We made our way inside and right away saw our Copenhagen train listed on the departure board: platform 11 places D-F. No sooner had we walked down to the platform than a train pulled in. Although it was a bit early we assumed this was our train. Mind you we had moved along the platform to a position where we could no longer see the platform departure board. When the doors opened we got on board but Susie discovered we were in fact on the train to Innsbruck (Austria) - probably best to get off this train.

It wasn’t long before our train arrived and we boarded, found our seats and settled in for the next five hours. It should be noted for you train buffs that from here on, for any remaining legs of our itinerary reservations were required on all train seats. Those had to be arranged for and acquired in paper form separate from our mobile tickets. 

The additional cost for each reservation varied widely and it's unclear to me as to who makes the money off this arrangement. Then again, given how many passengers have been in both classes on the trains so far, having reservations isn't such a bad idea.
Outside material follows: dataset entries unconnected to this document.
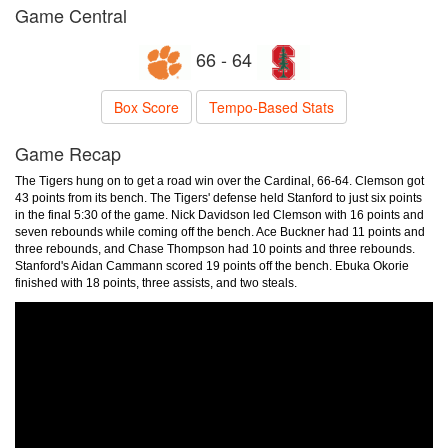
Game Central
66 - 64
Box Score
Tempo-Based Stats
Game Recap
The Tigers hung on to get a road win over the Cardinal, 66-64. Clemson got
43 points from its bench. The Tigers' defense held Stanford to just six points
in the final 5:30 of the game. Nick Davidson led Clemson with 16 points and
seven rebounds while coming off the bench. Ace Buckner had 11 points and
three rebounds, and Chase Thompson had 10 points and three rebounds.
Stanford's Aidan Cammann scored 19 points off the bench. Ebuka Okorie
finished with 18 points, three assists, and two steals.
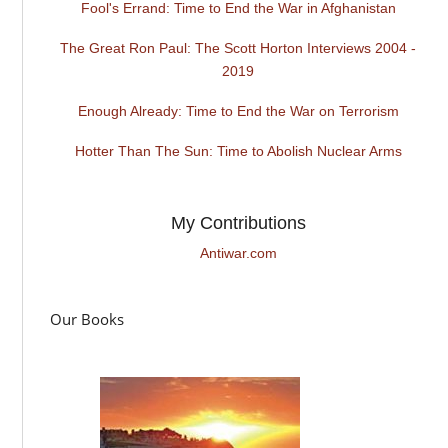
Fool's Errand: Time to End the War in Afghanistan
The Great Ron Paul: The Scott Horton Interviews 2004 -
2019
Enough Already: Time to End the War on Terrorism
Hotter Than The Sun: Time to Abolish Nuclear Arms
My Contributions
Antiwar.com
Our Books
our train - not pretty but very comfortable and we had great window seats facing one another


masking for much of the trip duration

snack provided on the Danish portion of the trip - this was actually quite tasty

just love the name

While Denmark is pretty flat and the landscape rather bland compared to the dramatic Elbe river valley, still the vastness of the cloud-filled sky reminded us of the wide open sky in Michigan. A sunny day helped too, of course.

As if to make up for the flatness of the land our train then passed over the huge expanse of water known as the Storebaelt: 

Note that we only went part of the way above ground. The vehicular traffic traveling on the bridge alongside the train tracks rose up and over a high suspension bridge (rather like the Mackinac Bridge in Michigan) while the train plunged underground into a very long tunnel.

Eventually we reemerged into daylight and continued our way at rather high speed into Copenhagen. 

Copenhagen central station

Since we were running about a half hour late we texted our next host, Lars, of the delay. (The wifi on the train worked well this time.) He had given us directions to the apartment from the train station; it was an easy walk he said and so it was. 

Upon leaving the station we found ourselves directly across from the world-famous Tivoli Gardens, a stop we hope to make before we leave for Stockholm on Wednesday.

right across from an entrance to Tivoli gardens

Anyway, after a walk of about 15-20 minutes we reached our home for the next four days. Our host Lars was sitting across the street waiting for us (he had given me his description before we left the train). After swapping hellos he gave us a quick rundown of the neighborhood, the nearest ATM and grocery store being our two primary concerns. (Oh, and regarding the ATM and cash he did note that Denmark is trying to move toward a cashless society so that was good news. Still we would take a few hundred kroner out nonetheless.)

For more details on the apartment visit https://abnb.me/AM9Tg243dpb.

The tour of the apartment over, he left us the keys and was off to check in another American couple who had reserved the apartment above us. Susie and I settled in and did some unpacking before going out in search of the ATM and grocery store. We found a bank ATM right around the corner and soon found the Netto grocery store just a block or so down our street.

That evening we strolled around our neighborhood in search of a place for supper and found a nice little Vietnamese place called Salon de Annam just a couple of blocks from home.


After dinner it was a short walk back to the apartment and to bed.

So, our Scandinavian adventure has begun! 

Tomorrow we stretch our legs and see more of greater Copenhagen and who knows what else?